Notice, that I’m also running with 12 threads. On the machine where I get this error, I noticed that I didn’t see any threads being spawned in top. Turning off multithreading doesn’t change anything.
This is what I get from output():
method = variational
variational
algorithm = meanfield (Default)
meanfield
iter = 10000 (Default)
grad_samples = 1 (Default)
elbo_samples = 100 (Default)
eta = 1 (Default)
adapt
engaged = true (Default)
iter = 50 (Default)
tol_rel_obj = 0.01 (Default)
eval_elbo = 100 (Default)
output_samples = 1000 (Default)
id = 1 (Default)
data
file = <path>/standata-539dc49b86a.json
init = 2 (Default)
random
seed = 1912800785
output
file = <path>/barcode-sc-dynamics-202406172040-1-661654.csv
diagnostic_file = (Default)
refresh = 100 (Default)
sig_figs = -1 (Default)
profile_file = <path>/barcode-sc-dynamics-profile-202406172040-1-3b728b.csv
save_cmdstan_config = false (Default)
num_threads = 12 (Default)
------------------------------------------------------------
EXPERIMENTAL ALGORITHM:
This procedure has not been thoroughly tested and may be unstable
or buggy. The interface is subject to change.

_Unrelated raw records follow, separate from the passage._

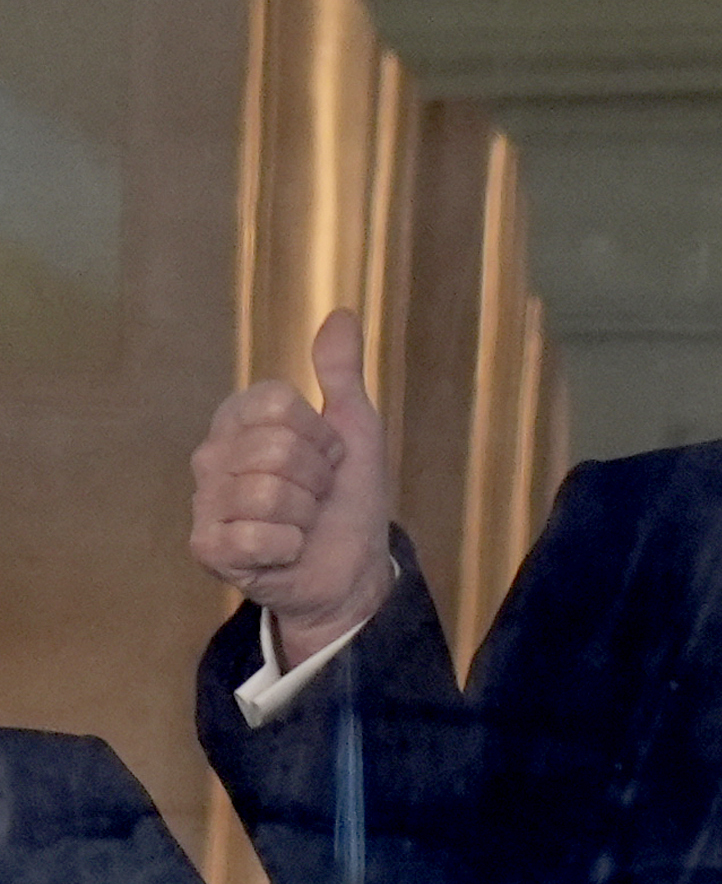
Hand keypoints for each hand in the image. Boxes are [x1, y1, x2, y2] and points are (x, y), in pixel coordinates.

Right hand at [189, 310, 396, 668]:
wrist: (352, 568)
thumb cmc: (347, 498)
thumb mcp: (355, 429)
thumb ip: (341, 374)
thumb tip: (342, 314)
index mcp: (240, 420)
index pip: (278, 404)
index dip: (321, 435)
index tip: (328, 457)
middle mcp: (212, 455)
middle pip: (277, 449)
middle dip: (317, 478)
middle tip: (316, 496)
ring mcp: (205, 502)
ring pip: (269, 493)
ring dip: (305, 515)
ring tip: (301, 522)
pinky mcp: (207, 547)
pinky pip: (256, 536)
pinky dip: (288, 547)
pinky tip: (284, 550)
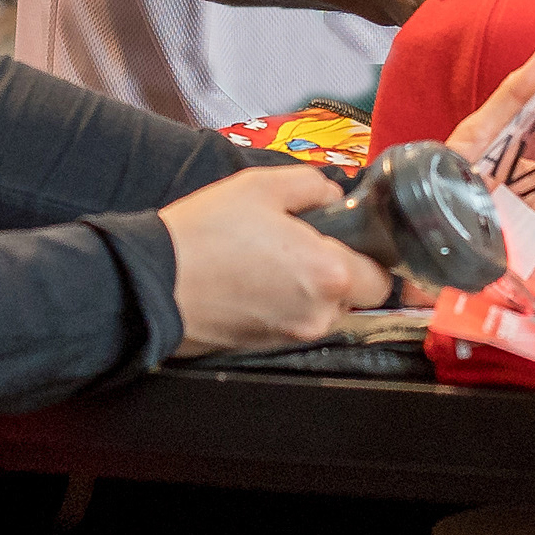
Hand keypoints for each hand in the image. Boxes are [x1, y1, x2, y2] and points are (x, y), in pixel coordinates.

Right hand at [159, 164, 390, 352]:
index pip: (383, 278)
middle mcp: (319, 314)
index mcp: (329, 274)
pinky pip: (292, 324)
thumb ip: (313, 186)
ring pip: (323, 313)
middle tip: (305, 246)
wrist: (151, 282)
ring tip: (270, 262)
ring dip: (310, 290)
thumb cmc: (205, 233)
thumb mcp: (260, 187)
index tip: (351, 240)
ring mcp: (291, 337)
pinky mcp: (264, 348)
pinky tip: (252, 282)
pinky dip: (283, 306)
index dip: (371, 256)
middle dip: (340, 274)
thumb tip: (333, 197)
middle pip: (355, 299)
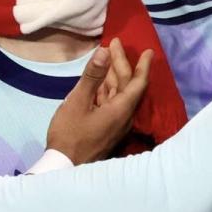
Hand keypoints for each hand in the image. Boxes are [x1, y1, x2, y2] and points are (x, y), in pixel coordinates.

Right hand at [46, 38, 151, 163]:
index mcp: (121, 110)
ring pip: (118, 94)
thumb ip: (92, 76)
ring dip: (113, 75)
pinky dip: (107, 89)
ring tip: (107, 57)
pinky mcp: (106, 129)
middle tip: (114, 44)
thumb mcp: (78, 102)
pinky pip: (111, 103)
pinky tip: (99, 81)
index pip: (138, 83)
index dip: (143, 65)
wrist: (64, 168)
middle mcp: (123, 117)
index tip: (148, 50)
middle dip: (121, 64)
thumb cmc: (70, 134)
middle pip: (127, 86)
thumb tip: (104, 52)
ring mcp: (115, 124)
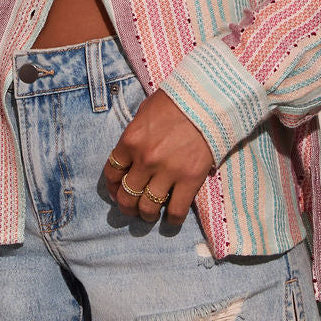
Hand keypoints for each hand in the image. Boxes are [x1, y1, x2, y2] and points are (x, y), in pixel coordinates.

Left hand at [103, 90, 215, 226]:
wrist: (208, 99)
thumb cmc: (176, 100)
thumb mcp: (146, 111)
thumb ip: (136, 133)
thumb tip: (131, 150)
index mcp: (130, 141)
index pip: (112, 172)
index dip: (112, 186)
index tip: (116, 190)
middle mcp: (145, 159)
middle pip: (126, 195)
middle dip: (126, 206)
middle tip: (131, 208)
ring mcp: (167, 171)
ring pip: (147, 208)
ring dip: (146, 215)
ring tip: (150, 215)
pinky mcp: (189, 180)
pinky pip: (176, 211)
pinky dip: (172, 220)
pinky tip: (171, 219)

------------------------------------------------------------
Gradient evaluation took 0.522638 seconds
1000 transitions using 10 leapfrog steps per transition would take 5226.38 seconds.
Adjust your expectations accordingly!
Begin eta adaptation.
Iteration: 1 / 250 [ 0%] (Adaptation)
Iteration: 50 / 250 [ 20%] (Adaptation)
Did you try doing what the error message suggested and running the $output() method (I have no idea what it does, but it’s where I’d start)?
The root cause of the problem is that the ADVI algorithm as coded in Stan is quite unstable. The arithmetic in C++ is platform dependent, so it’s not unusual to have slightly different behavior in Linux and on the Mac, especially if it’s an M1/2/3 Mac.
You might want to
try a different seed,
try to provide better inits (or at least a smaller uniform range than (-2, 2) default),
try a range of fixed eta values rather than adapting (I think this is possible, but am not 100% sure), or
try Pathfinder VI (which I’m not 100% sure is available in cmdstanr yet).
Multiple threads would only be spawned if you have parallelized code within your Stan program. I don’t know if CmdStan lets you run multiple optimizations in parallel.
Forget what I said about the threads. They are being spawned correctly and I’m using map_rect and it works fine. (I was incorrectly looking for processes not threads looking at the top output!) Could my use of map_rect be causing this problem (it works find on the Mac)?